林:しないしない(笑)。本の中で、暗闇の中で「烏帽子をとってください」って言うと、すごくためらうじゃないですか。
高樹:あれはね、絵巻物の中に共寝して裸になってる男が、烏帽子つけたままの絵があったの。男は頭頂部を人に見られるということに、ものすごく抵抗があったんだって。
林:へえ~、おもしろいですね。
高樹:だからセックスするときも烏帽子をつけてたの。でも、それをとらせる女が出てきて、男の頭をなでなでする、なでなでされることが快楽になってくるというのは、私のフィクションですけど(笑)。
林:この『業平』という本、小説家として円熟した今だからこそ書けた作品ですよね。
高樹:今まで手をつけないでおいてよかったかなという気はする。もう74歳になっちゃったから、自分の命があとどれぐらいってわかるじゃないですか。あなた今、直木賞の選考委員をやってるけど、私は去年、芥川賞の選考委員も卒業したからさ。もうここから先は第三次。寂聴さんは90歳を過ぎてもやってるから、まだ3分の1残ってると思って。

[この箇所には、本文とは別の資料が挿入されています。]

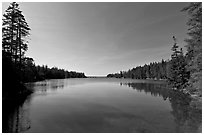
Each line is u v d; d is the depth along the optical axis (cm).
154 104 1653
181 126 938
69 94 2417
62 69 14475
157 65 9712
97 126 938
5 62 1586
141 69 12062
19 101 1616
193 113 1246
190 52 1552
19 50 2131
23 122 984
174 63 3206
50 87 3531
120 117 1144
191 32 1367
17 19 2131
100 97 2152
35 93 2348
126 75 16462
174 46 3200
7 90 1554
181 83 2952
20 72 2048
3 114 1128
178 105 1576
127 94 2500
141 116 1171
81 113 1246
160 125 966
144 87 3812
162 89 3200
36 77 6078
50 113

林:素晴らしいです。まだまだ大丈夫ですよ。作家としての第三次の領域に入って、これからは古典の小説化ですか。
高樹:そうですね。古典と格闘するときには、作家の身体からできてくる文体というのが私の場合は特に必要で、文体を手に入れられたら、平安のいろんなものが書けるんじゃないかなという気がしてる。
林:うわっ、すごい楽しみ。
高樹:まだ手をつけられていない平安期の文学って、いっぱいあるからね。第三次というか、私なりの小説家としてのアプローチの仕方が、平安にあるような気がしてる。
林:それはすごいです。おもしろそうですね。
高樹:文体って、そういうわからないところをのみ込ませちゃう力っていうか、そんな大昔のことなんて誰もわからないけど、それを文体自身が持ってる力で押し倒しちゃう。文体がその力を持つには、頭でつくるんじゃなくて、身体が保証してるものが必要かなと思う。
林:なるほどね。今日は70代前半で新たなスタートを切ったお話が聞けて、すごく元気をもらいました。作家って、いくつになっても書けるからありがたいですよね。
高樹:そう。元気ならば。
林:コロナがまだ不安ですけど、お互い気をつけましょうね。